Mrs. Paula Friedman, a survivor of Auschwitz, shared her story with the students. Before Mrs. Friedman’s departure, Morah Penina Deutsch, third-grade teacher and coordinator of the Yom HaShoah program, presented her with a bouquet of flowers as a token of appreciation from the Shulamith Lower Division.

Middle Division. On Thursday, April 12, students, teachers, and parents of Shulamith Middle Division gathered for their annual Yom HaShoah commemoration. The event began with a recitation of Tehillim led by G.O. president Adina Adelman, and opening remarks by Mrs. Rookie Billet, principal. In keeping with the solemn nature of the day, six yahrzeit candles were lit in memory of the six million kedoshim.

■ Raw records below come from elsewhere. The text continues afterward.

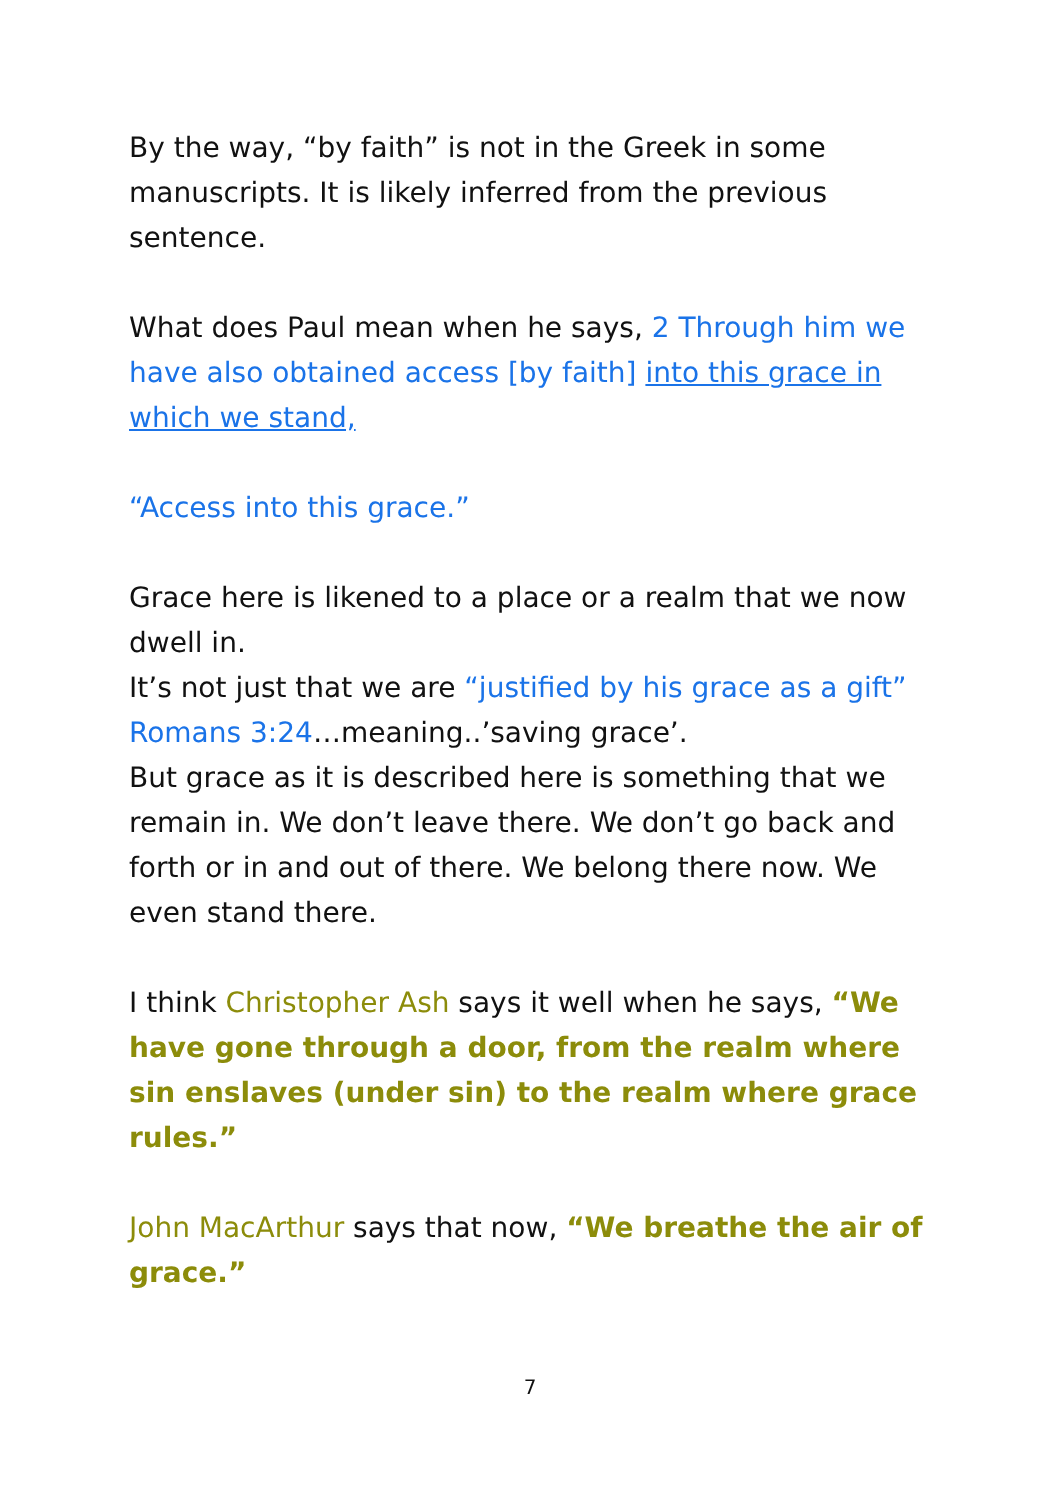By the way, “by faith” is not in the Greek in some manuscripts. It is likely inferred from the previous sentence.
What does Paul mean when he says, 2 Through him we have also obtained access [by faith] into this grace in which we stand,
“Access into this grace.”
Grace here is likened to a place or a realm that we now dwell in.
It’s not just that we are “justified by his grace as a gift” Romans 3:24…meaning..’saving grace’.
But grace as it is described here is something that we remain in. We don’t leave there. We don’t go back and forth or in and out of there. We belong there now. We even stand there.
I think Christopher Ash says it well when he says, “We have gone through a door, from the realm where sin enslaves (under sin) to the realm where grace rules.”
John MacArthur says that now, “We breathe the air of grace.”
7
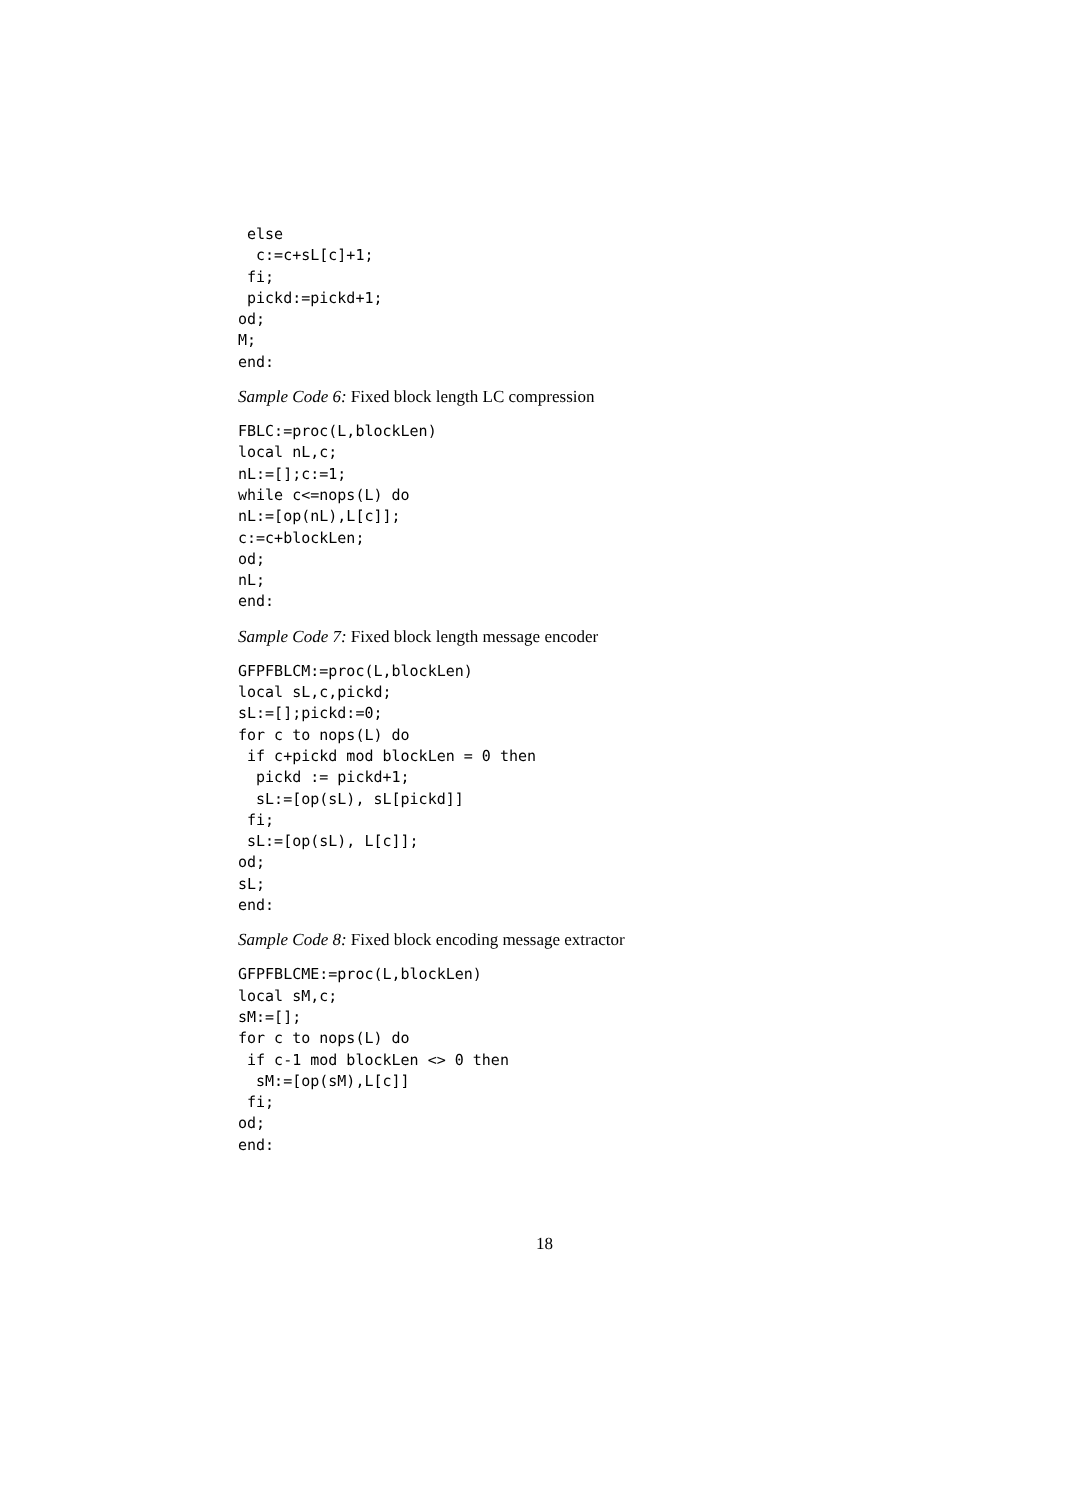else
  c:=c+sL[c]+1;
 fi;
 pickd:=pickd+1;
od;
M;
end:
Sample Code 6: Fixed block length LC compression
FBLC:=proc(L,blockLen)
local nL,c;
nL:=[];c:=1;
while c<=nops(L) do
nL:=[op(nL),L[c]];
c:=c+blockLen;
od;
nL;
end:
Sample Code 7: Fixed block length message encoder
GFPFBLCM:=proc(L,blockLen)
local sL,c,pickd;
sL:=[];pickd:=0;
for c to nops(L) do
 if c+pickd mod blockLen = 0 then
  pickd := pickd+1;
  sL:=[op(sL), sL[pickd]]
 fi;
 sL:=[op(sL), L[c]];
od;
sL;
end:
Sample Code 8: Fixed block encoding message extractor
GFPFBLCME:=proc(L,blockLen)
local sM,c;
sM:=[];
for c to nops(L) do
 if c-1 mod blockLen <> 0 then
  sM:=[op(sM),L[c]]
 fi;
od;
end:
18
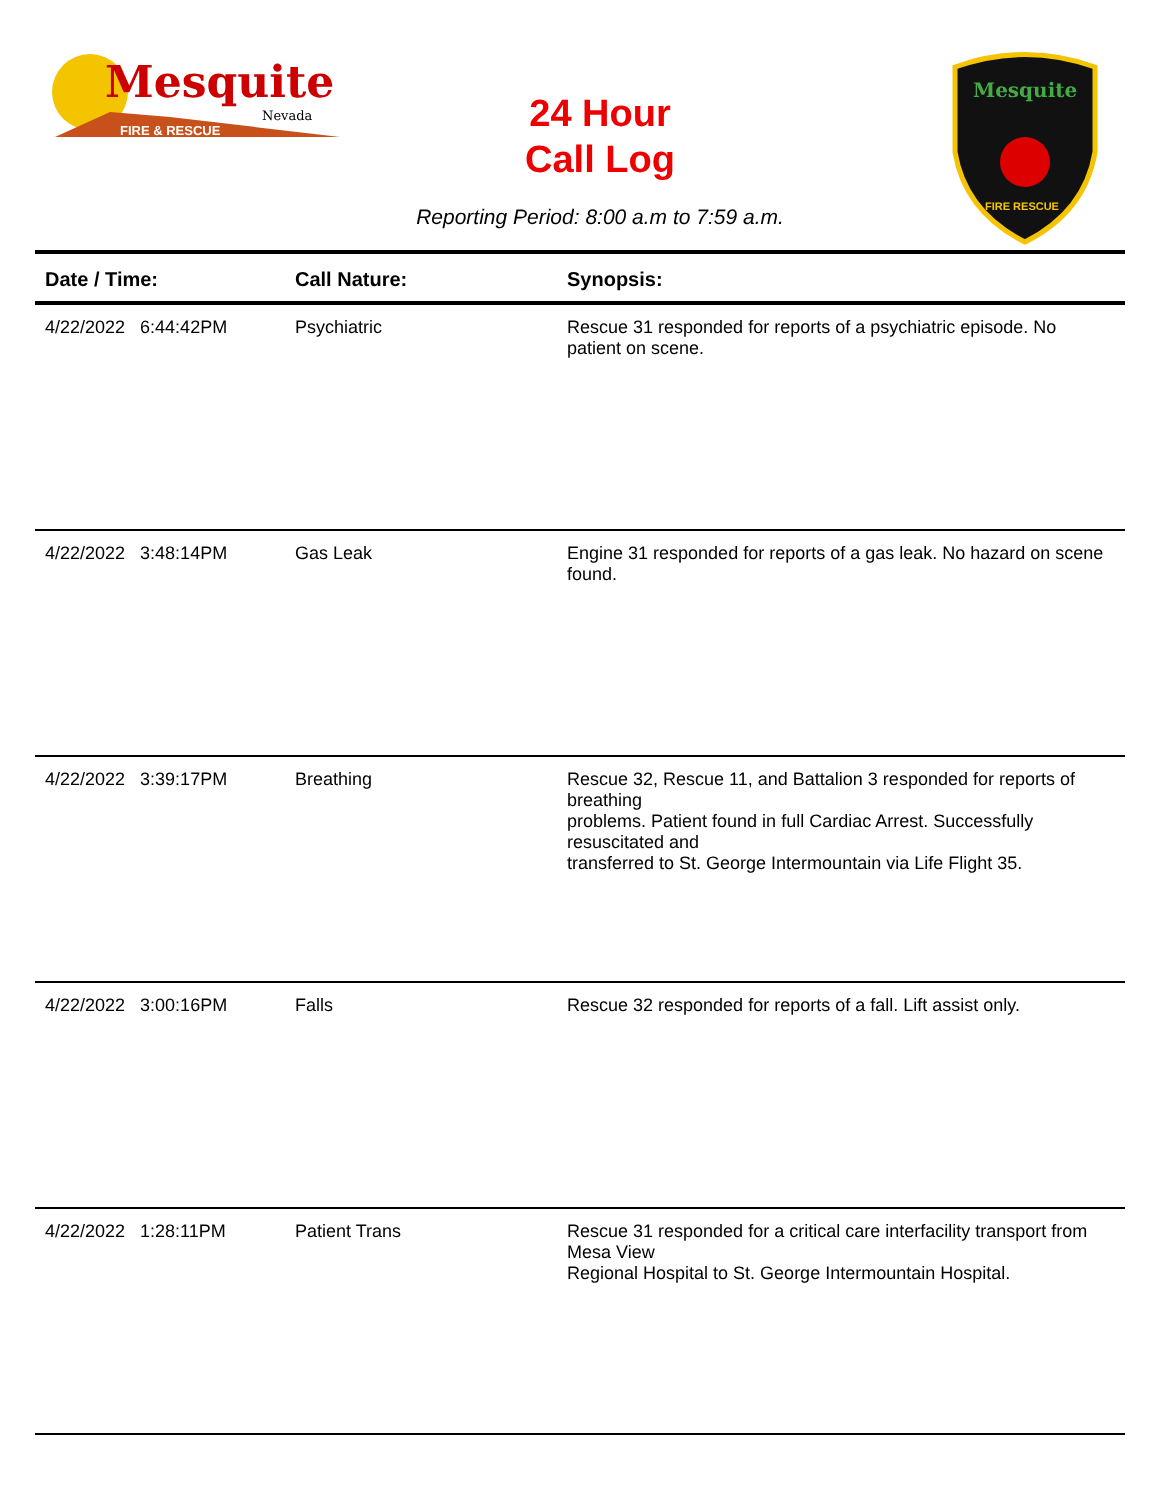Mesquite
Nevada
FIRE & RESCUE
24 Hour
Call Log
Mesquite
FIRE RESCUE
Reporting Period: 8:00 a.m to 7:59 a.m.
| Date / Time: | Call Nature: | Synopsis: |
| --- | --- | --- |
| 4/22/2022 6:44:42PM | Psychiatric | Rescue 31 responded for reports of a psychiatric episode. No patient on scene. |
| 4/22/2022 3:48:14PM | Gas Leak | Engine 31 responded for reports of a gas leak. No hazard on scene found. |
| 4/22/2022 3:39:17PM | Breathing | Rescue 32, Rescue 11, and Battalion 3 responded for reports of breathing problems. Patient found in full Cardiac Arrest. Successfully resuscitated and transferred to St. George Intermountain via Life Flight 35. |
| 4/22/2022 3:00:16PM | Falls | Rescue 32 responded for reports of a fall. Lift assist only. |
| 4/22/2022 1:28:11PM | Patient Trans | Rescue 31 responded for a critical care interfacility transport from Mesa View Regional Hospital to St. George Intermountain Hospital. |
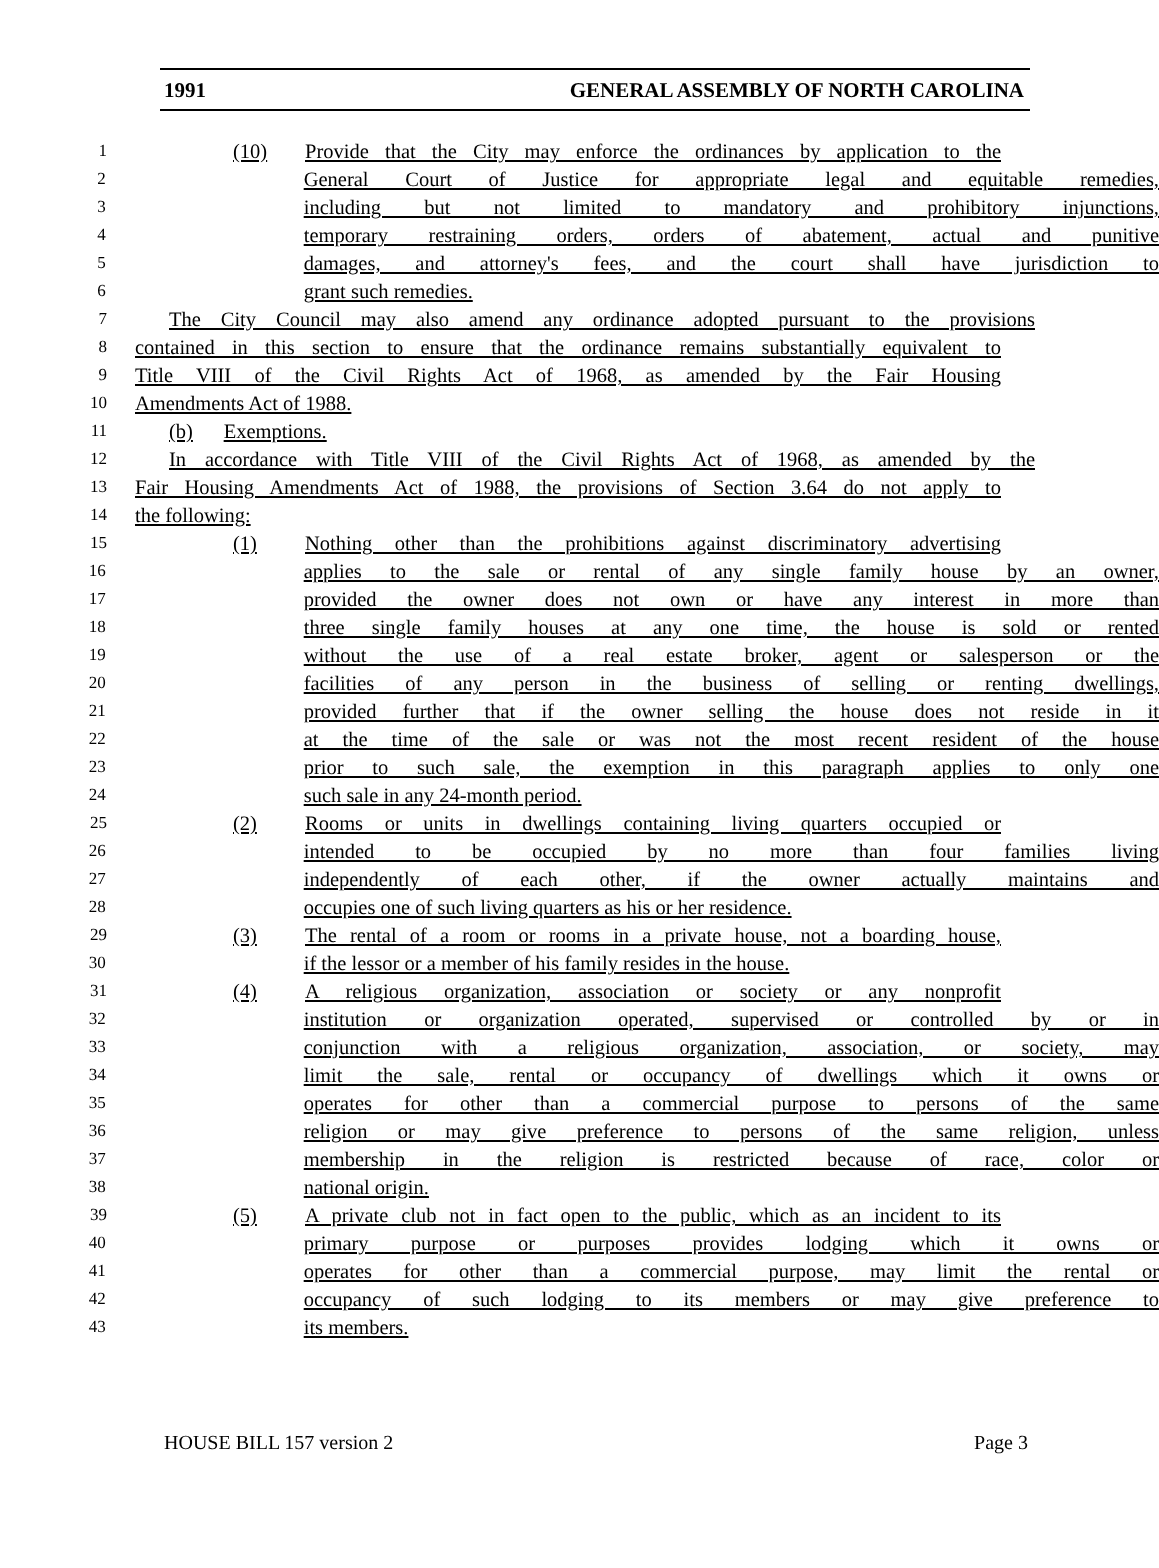1991 GENERAL ASSEMBLY OF NORTH CAROLINA
1
(10) Provide that the City may enforce the ordinances by application to the
2
General Court of Justice for appropriate legal and equitable remedies,
3
including but not limited to mandatory and prohibitory injunctions,
4
temporary restraining orders, orders of abatement, actual and punitive
5
damages, and attorney's fees, and the court shall have jurisdiction to
6
grant such remedies.
7
The City Council may also amend any ordinance adopted pursuant to the provisions
8
contained in this section to ensure that the ordinance remains substantially equivalent to
9
Title VIII of the Civil Rights Act of 1968, as amended by the Fair Housing
10
Amendments Act of 1988.
11
(b) Exemptions.
12
In accordance with Title VIII of the Civil Rights Act of 1968, as amended by the
13
Fair Housing Amendments Act of 1988, the provisions of Section 3.64 do not apply to
14
the following:
15
(1) Nothing other than the prohibitions against discriminatory advertising
16
applies to the sale or rental of any single family house by an owner,
17
provided the owner does not own or have any interest in more than
18
three single family houses at any one time, the house is sold or rented
19
without the use of a real estate broker, agent or salesperson or the
20
facilities of any person in the business of selling or renting dwellings,
21
provided further that if the owner selling the house does not reside in it
22
at the time of the sale or was not the most recent resident of the house
23
prior to such sale, the exemption in this paragraph applies to only one
24
such sale in any 24-month period.
25
(2) Rooms or units in dwellings containing living quarters occupied or
26
intended to be occupied by no more than four families living
27
independently of each other, if the owner actually maintains and
28
occupies one of such living quarters as his or her residence.
29
(3) The rental of a room or rooms in a private house, not a boarding house,
30
if the lessor or a member of his family resides in the house.
31
(4) A religious organization, association or society or any nonprofit
32
institution or organization operated, supervised or controlled by or in
33
conjunction with a religious organization, association, or society, may
34
limit the sale, rental or occupancy of dwellings which it owns or
35
operates for other than a commercial purpose to persons of the same
36
religion or may give preference to persons of the same religion, unless
37
membership in the religion is restricted because of race, color or
38
national origin.
39
(5) A private club not in fact open to the public, which as an incident to its
40
primary purpose or purposes provides lodging which it owns or
41
operates for other than a commercial purpose, may limit the rental or
42
occupancy of such lodging to its members or may give preference to
43
its members.
HOUSE BILL 157 version 2 Page 3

The commemoration continued with a choir performance by seventh-graders and a video in which Rabbi Jonathan Sacks offered a cogent explanation of anti-Semitism through the ages.

The culmination of this year’s commemoration was an address by Mrs. Bronia Brandman, a survivor of Auschwitz and author of The Girl Who Survived. The audience was riveted as Mrs. Brandman explained all that she lived through and spoke of her beloved family members who were among the kedoshim. She showed photos of her family and maps of the area in which she lived, and eloquently and forcefully expressed her belief in Hashem and her love for the land of Israel.

The ceremony concluded with the reading of Keil Maleh and the singing of “Hatikva.”